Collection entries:
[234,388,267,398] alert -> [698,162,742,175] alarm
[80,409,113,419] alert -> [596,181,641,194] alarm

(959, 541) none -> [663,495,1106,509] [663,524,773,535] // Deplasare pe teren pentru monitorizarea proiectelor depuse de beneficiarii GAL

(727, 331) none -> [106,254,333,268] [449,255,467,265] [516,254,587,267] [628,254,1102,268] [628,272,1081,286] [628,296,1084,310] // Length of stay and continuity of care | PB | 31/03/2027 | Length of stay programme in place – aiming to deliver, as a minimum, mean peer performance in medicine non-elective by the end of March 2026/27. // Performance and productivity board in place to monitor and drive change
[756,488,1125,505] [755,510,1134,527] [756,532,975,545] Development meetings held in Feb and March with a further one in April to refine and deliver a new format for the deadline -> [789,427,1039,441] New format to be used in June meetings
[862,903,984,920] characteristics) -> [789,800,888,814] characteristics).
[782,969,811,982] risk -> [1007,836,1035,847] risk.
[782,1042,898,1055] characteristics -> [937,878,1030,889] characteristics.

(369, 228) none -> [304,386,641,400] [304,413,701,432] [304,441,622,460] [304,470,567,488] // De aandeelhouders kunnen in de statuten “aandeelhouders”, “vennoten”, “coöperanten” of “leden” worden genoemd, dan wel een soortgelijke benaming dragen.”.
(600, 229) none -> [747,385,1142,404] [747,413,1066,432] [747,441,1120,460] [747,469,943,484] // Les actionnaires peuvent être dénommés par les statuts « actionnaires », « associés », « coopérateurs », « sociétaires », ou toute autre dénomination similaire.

— Work instructions —
In the records above, return only the line that contains "(369, 228) none" and every line after it through the last, exactly as they appear.

— Result of the exercise —
(369, 228) none -> [304,386,641,400] [304,413,701,432] [304,441,622,460] [304,470,567,488] // De aandeelhouders kunnen in de statuten “aandeelhouders”, “vennoten”, “coöperanten” of “leden” worden genoemd, dan wel een soortgelijke benaming dragen.”.
(600, 229) none -> [747,385,1142,404] [747,413,1066,432] [747,441,1120,460] [747,469,943,484] // Les actionnaires peuvent être dénommés par les statuts « actionnaires », « associés », « coopérateurs », « sociétaires », ou toute autre dénomination similaire.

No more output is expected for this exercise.